Will do. She responded mentally.
Gabe opened a portal and strode into the center of the shadow world.
"Fate. I need a moment."
This time, there was no waiting. One of the portals beckoned him before he'd finished the sentence. Gabe stepped into an apartment. He glanced around the penthouse decorated in dark colors with flashes of burgundy and brown, attention settling on the familiar skyline visible through the window.
"You chose an apartment beside hers," he said with a shake of his head.
"What can I say. She's always had good taste," Fate said from his seat on a couch. Dressed in jeans and a T-shirt, he resembled a college student on break.
"Just when I think things can't get weirder …" Gabriel crossed to the living area without sitting. "You've done a lot of interfering for someone who believes in free will. Wynn, Deidre, me."
"You are still thinking like a death-dealer and not like a deity," Fate chided and motioned to the couch. "Gabriel, what made you hate your predecessor also made her very good at what she did."
"She regarded the world as a chessboard. I know this."
"What made her good was that she was able to work around the Immortal Code that has you by the neck."
Gabriel listened. He didn't like not understanding what to do. He didn't like not being self-reliant. The Code had always been his foundation in a world that adopted him despite his origins.
"You don't follow the same rules you used to. You work around the rules, between them, on top of them, beneath them." Fate nudged him with the top of his foot. "Are you listening?"
"Yes."
"But you're not hearing." After a moment, the deity continued. "View the Immortal Code like a woman and what I'm telling you to do like ...making love to that woman. She's more than a body, and the things you can do are only limited by your imagination. Did I dumb it down enough for you?"

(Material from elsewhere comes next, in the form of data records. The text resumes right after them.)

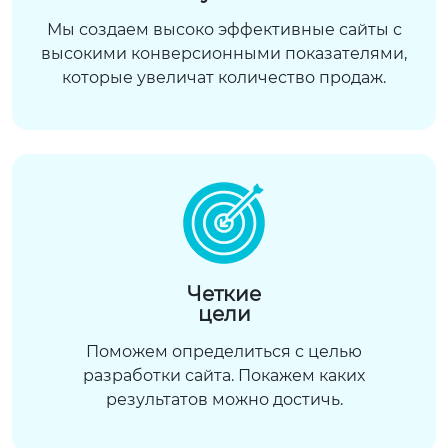
Мы создаем высоко эффективные сайты с
высокими конверсионными показателями,
которые увеличат количество продаж.
Четкие
цели
Поможем определиться с целью
разработки сайта. Покажем каких
результатов можно достичь.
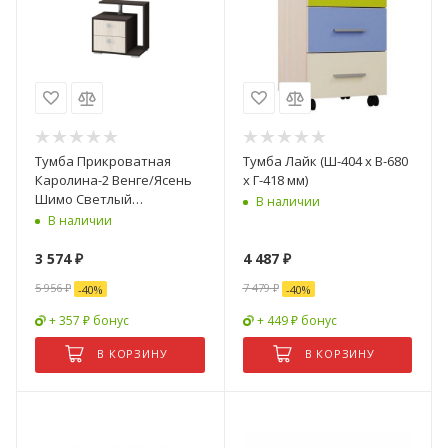
Тумба Прикроватная
Тумба Лайк (Ш-404 х В-680
Каролина-2 Венге/Ясень
х Г-418 мм)
Шимо Светлый
В наличии
(0,55х0,535х0,385)
В наличии
3 574
₽
4 487
₽
5 956
₽
7 479
₽
-
40
%
-
40
%
+ 357 ₽ бонус
+ 449 ₽ бонус
В КОРЗИНУ
В КОРЗИНУ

"Yeah. That I understood," Gabe replied. He wasn't expecting humor at such a time, not when everything was wrong. But he found himself smiling at the enigmatic god's explanation.
"The underworld wouldn't have accepted you if you couldn't do this. I'm pushing you to broaden your perspective."
Gabe sat back, eyes on Fate, who looked little more concerned than any other college kid on spring break. The only real difference: the ancient intelligence in the deity's steady gaze, which seemed out of place in such a youthful face. Grimly, Gabriel realized he was still missing too much, even on the mortal world.